WORK TO BE COMPLETED.
Only the text of the records belongs in the answer, copied exactly, with every picture omitted.

GIVEN DATA.
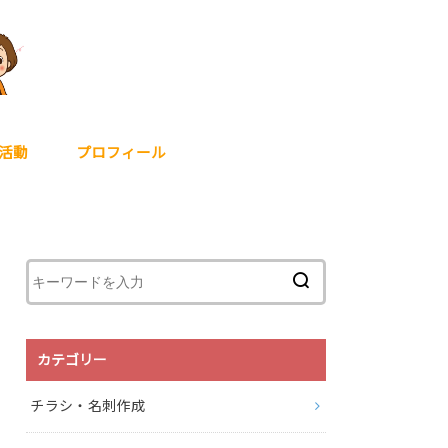
活動
プロフィール
カテゴリー
チラシ・名刺作成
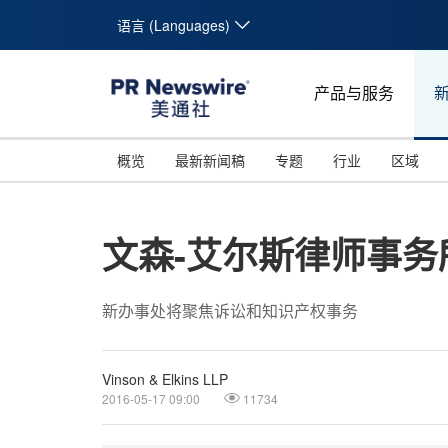
语言 (Languages)
产品与服务
概览
最新新闻稿
专题
行业
区域
文森-艾尔斯律师事
新办事处将聚焦诉讼和知识产权事务
Vinson & Elkins LLP
2016-05-17 09:00
11734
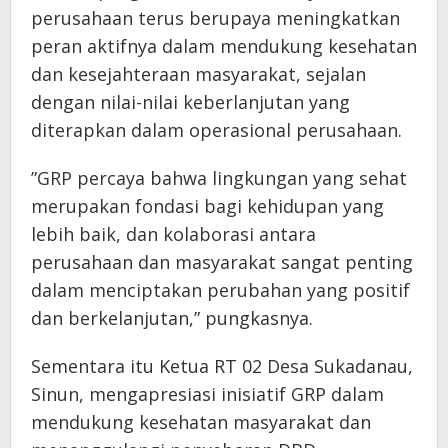
perusahaan terus berupaya meningkatkan
peran aktifnya dalam mendukung kesehatan
dan kesejahteraan masyarakat, sejalan
dengan nilai-nilai keberlanjutan yang
diterapkan dalam operasional perusahaan.
”GRP percaya bahwa lingkungan yang sehat
merupakan fondasi bagi kehidupan yang
lebih baik, dan kolaborasi antara
perusahaan dan masyarakat sangat penting
dalam menciptakan perubahan yang positif
dan berkelanjutan,” pungkasnya.
Sementara itu Ketua RT 02 Desa Sukadanau,
Sinun, mengapresiasi inisiatif GRP dalam
mendukung kesehatan masyarakat dan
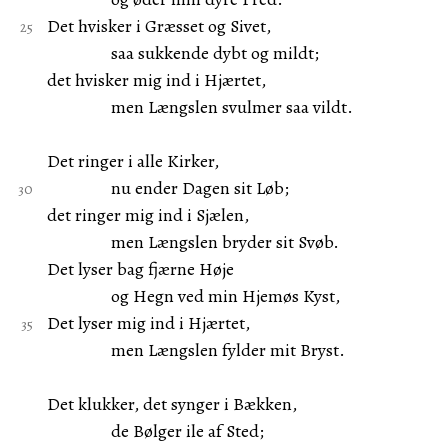
Det hvisker i Græsset og Sivet,
saa sukkende dybt og mildt;
det hvisker mig ind i Hjærtet,
men Længslen svulmer saa vildt.
Det ringer i alle Kirker,
nu ender Dagen sit Løb;
det ringer mig ind i Sjælen,
men Længslen bryder sit Svøb.
Det lyser bag fjærne Høje
og Hegn ved min Hjemøs Kyst,
Det lyser mig ind i Hjærtet,
men Længslen fylder mit Bryst.
Det klukker, det synger i Bækken,
de Bølger ile af Sted;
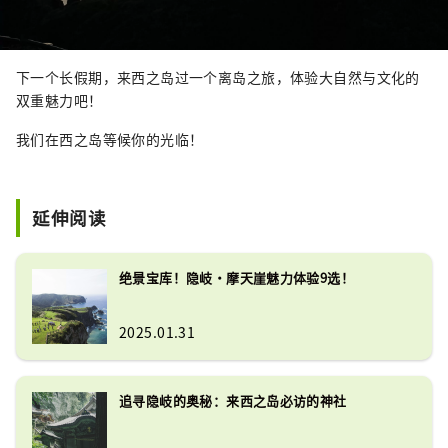
下一个长假期，来西之岛过一个离岛之旅，体验大自然与文化的
双重魅力吧！
我们在西之岛等候你的光临！
延伸阅读
绝景宝库！隐岐・摩天崖魅力体验9选！
2025.01.31
追寻隐岐的奥秘：来西之岛必访的神社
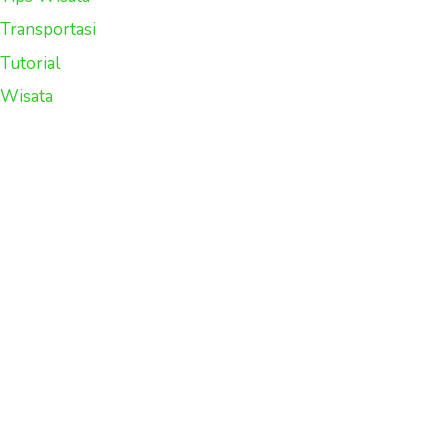
Transportasi
Tutorial
Wisata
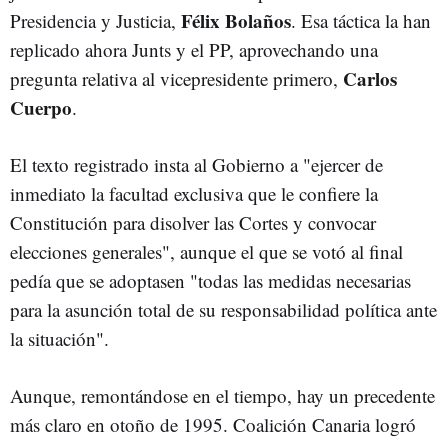
Félix Bolaños
Presidencia y Justicia,
. Esa táctica la han
replicado ahora Junts y el PP, aprovechando una
Carlos
pregunta relativa al vicepresidente primero,
Cuerpo
.
El texto registrado insta al Gobierno a "ejercer de
inmediato la facultad exclusiva que le confiere la
Constitución para disolver las Cortes y convocar
elecciones generales", aunque el que se votó al final
pedía que se adoptasen "todas las medidas necesarias
para la asunción total de su responsabilidad política ante
la situación".
Aunque, remontándose en el tiempo, hay un precedente
más claro en otoño de 1995. Coalición Canaria logró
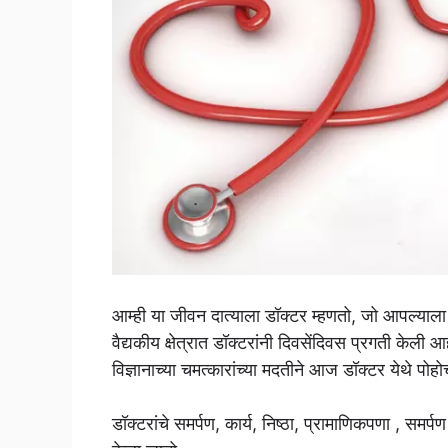
आम्ही या जीवन दात्याला डॉक्टर म्हणतो, जो आपल्याला
वैद्यकीय क्षेत्रात डॉक्टरांनी दिवसेंदिवस प्रगती के
विज्ञानाच्या चमत्कारांच्या मदतीने आज डॉक्टर येथे पो
डॉक्टरांचे समर्पण, कार्य, निष्ठा, प्रामाणिकपणा , सम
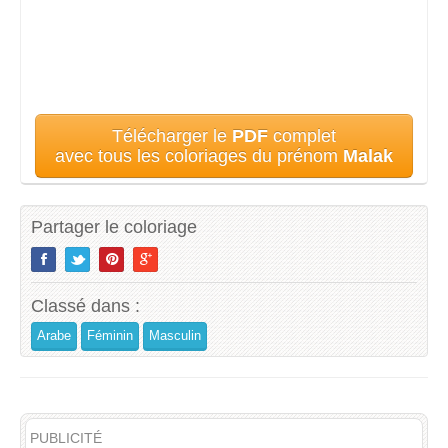
Télécharger le
PDF
complet
avec tous les coloriages du prénom
Malak
Partager le coloriage
Classé dans :
Arabe
Féminin
Masculin
PUBLICITÉ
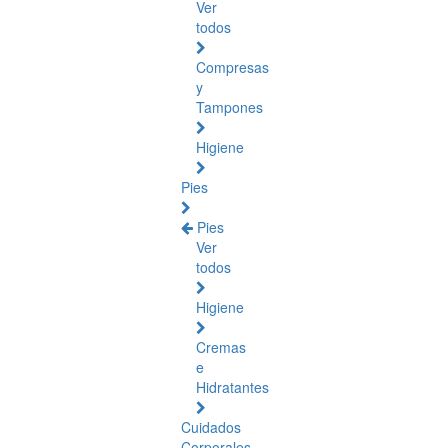
Ver
todos
Compresas
y
Tampones
Higiene
Pies
Pies
Ver
todos
Higiene
Cremas
e
Hidratantes
Cuidados
Corporales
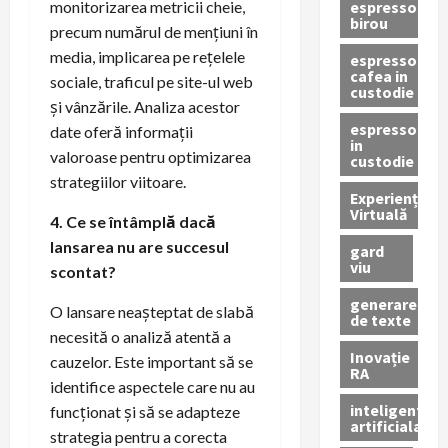
espressor
monitorizarea metricii cheie,
birou
precum numărul de mențiuni în
media, implicarea pe rețelele
espressor
cafea in
sociale, traficul pe site-ul web
custodie
și vânzările. Analiza acestor
espressor
date oferă informații
in
valoroase pentru optimizarea
custodie
strategiilor viitoare.
Experiență
Virtuală
4. Ce se întâmplă dacă
lansarea nu are succesul
gard
viu
scontat?
generare
O lansare neașteptat de slabă
de texte
necesită o analiză atentă a
Inovație
cauzelor. Este important să se
RA
identifice aspectele care nu au
inteligenta
funcționat și să se adapteze
artificiala
strategia pentru a corecta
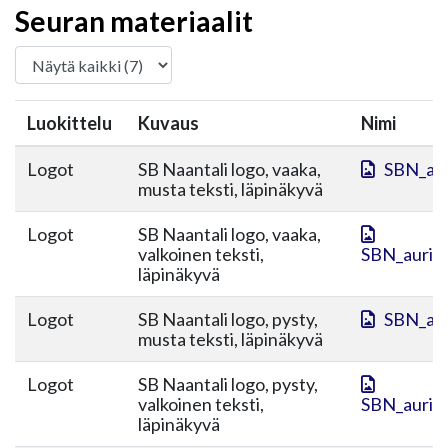
Seuran materiaalit
Luokittelu
Kuvaus
Nimi
Logot
SB Naantali logo, vaaka,
SBN_aur
musta teksti, läpinäkyvä
Logot
SB Naantali logo, vaaka,
valkoinen teksti,
SBN_aurink
läpinäkyvä
Logot
SB Naantali logo, pysty,
SBN_aur
musta teksti, läpinäkyvä
Logot
SB Naantali logo, pysty,
valkoinen teksti,
SBN_aurink
läpinäkyvä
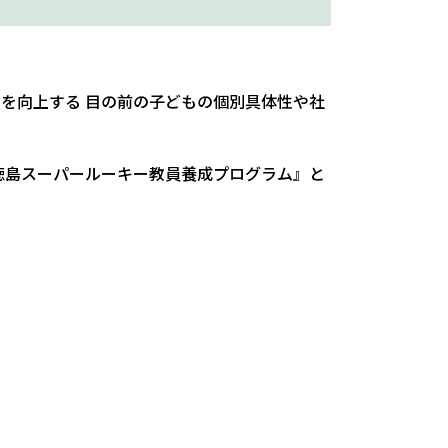
性を向上する 目の前の子どもの個別具体性や社
『徳島スーパールーキー教員養成プログラム』と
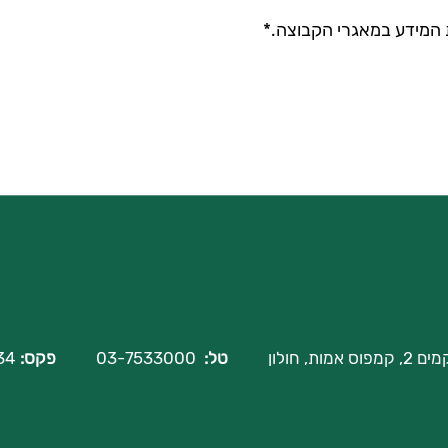
המידע במאגרי הקבוצה.*
 אמות, חולון
טל:
03-7533000
פקס:
03-6124434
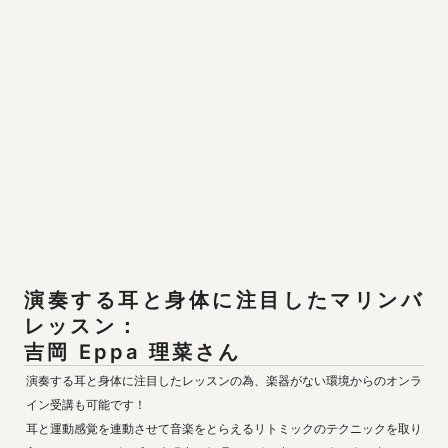
演奏する耳と身体に注目したマリンバ
レッスン：

吉岡 Eppa 理菜さん
演奏する耳と身体に注目したレッスンの為、楽器がない環境からのオンラ
イン受講も可能です！

耳と運動感覚を連動させて音楽をとらえるリトミックのテクニックを取り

RESULT FOR THIS TASK.
活動
プロフィール
カテゴリー
チラシ・名刺作成
语言 (Languages)
产品与服务
概览
最新新闻稿
专题
行业
区域
文森-艾尔斯律师事
新办事处将聚焦诉讼和知识产权事务
Vinson & Elkins LLP
2016-05-17 09:00
11734
perusahaan terus berupaya meningkatkan
peran aktifnya dalam mendukung kesehatan
dan kesejahteraan masyarakat, sejalan
dengan nilai-nilai keberlanjutan yang
diterapkan dalam operasional perusahaan.
”GRP percaya bahwa lingkungan yang sehat
merupakan fondasi bagi kehidupan yang
lebih baik, dan kolaborasi antara
perusahaan dan masyarakat sangat penting
dalam menciptakan perubahan yang positif
dan berkelanjutan,” pungkasnya.
Sementara itu Ketua RT 02 Desa Sukadanau,
Sinun, mengapresiasi inisiatif GRP dalam
mendukung kesehatan masyarakat dan
Det hvisker i Græsset og Sivet,
saa sukkende dybt og mildt;
det hvisker mig ind i Hjærtet,
men Længslen svulmer saa vildt.
Det ringer i alle Kirker,
nu ender Dagen sit Løb;
det ringer mig ind i Sjælen,
men Længslen bryder sit Svøb.
Det lyser bag fjærne Høje
og Hegn ved min Hjemøs Kyst,
Det lyser mig ind i Hjærtet,
men Længslen fylder mit Bryst.
Det klukker, det synger i Bækken,
de Bølger ile af Sted;
下一个长假期，来西之岛过一个离岛之旅，体验大自然与文化的
双重魅力吧！
我们在西之岛等候你的光临！
延伸阅读
绝景宝库！隐岐・摩天崖魅力体验9选！
2025.01.31
追寻隐岐的奥秘：来西之岛必访的神社
Transportasi
Tutorial
Wisata
Félix Bolaños
Presidencia y Justicia,
. Esa táctica la han
replicado ahora Junts y el PP, aprovechando una
Carlos
pregunta relativa al vicepresidente primero,
Cuerpo
.
El texto registrado insta al Gobierno a "ejercer de
inmediato la facultad exclusiva que le confiere la
Constitución para disolver las Cortes y convocar
elecciones generales", aunque el que se votó al final
pedía que se adoptasen "todas las medidas necesarias
para la asunción total de su responsabilidad política ante
la situación".
Aunque, remontándose en el tiempo, hay un precedente
más claro en otoño de 1995. Coalición Canaria logró
आम्ही या जीवन दात्याला डॉक्टर म्हणतो, जो आपल्याला
वैद्यकीय क्षेत्रात डॉक्टरांनी दिवसेंदिवस प्रगती के
विज्ञानाच्या चमत्कारांच्या मदतीने आज डॉक्टर येथे पो
डॉक्टरांचे समर्पण, कार्य, निष्ठा, प्रामाणिकपणा , सम
Télécharger le
PDF
complet
avec tous les coloriages du prénom
Malak
Partager le coloriage
Classé dans :
Arabe
Féminin
Masculin
PUBLICITÉ
Ver
todos
Compresas
y
Tampones
Higiene
Pies
Pies
Ver
todos
Higiene
Cremas
e
Hidratantes
Cuidados
Corporales
espressor
monitorizarea metricii cheie,
birou
precum numărul de mențiuni în
media, implicarea pe rețelele
espressor
cafea in
sociale, traficul pe site-ul web
custodie
și vânzările. Analiza acestor
espressor
date oferă informații
in
valoroase pentru optimizarea
custodie
strategiilor viitoare.
Experiență
Virtuală
4. Ce se întâmplă dacă
lansarea nu are succesul
gard
viu
scontat?
generare
O lansare neașteptat de slabă
de texte
necesită o analiză atentă a
Inovație
cauzelor. Este important să se
RA
identifice aspectele care nu au
inteligenta
funcționat și să se adapteze
artificiala
strategia pentru a corecta
Seuran materiaalit
Luokittelu
Kuvaus
Nimi
Logot
SB Naantali logo, vaaka,
SBN_aur
musta teksti, läpinäkyvä
Logot
SB Naantali logo, vaaka,
valkoinen teksti,
SBN_aurink
läpinäkyvä
Logot
SB Naantali logo, pysty,
SBN_aur
musta teksti, läpinäkyvä
Logot
SB Naantali logo, pysty,
valkoinen teksti,
SBN_aurink
läpinäkyvä
性を向上する 目の前の子どもの個別具体性や社
『徳島スーパールーキー教員養成プログラム』と
המידע במאגרי הקבוצה.*
 אמות, חולון
טל:
03-7533000
פקס:
03-6124434
演奏する耳と身体に注目したマリンバ
レッスン：

吉岡 Eppa 理菜さん
演奏する耳と身体に注目したレッスンの為、楽器がない環境からのオンラ
イン受講も可能です！

耳と運動感覚を連動させて音楽をとらえるリトミックのテクニックを取り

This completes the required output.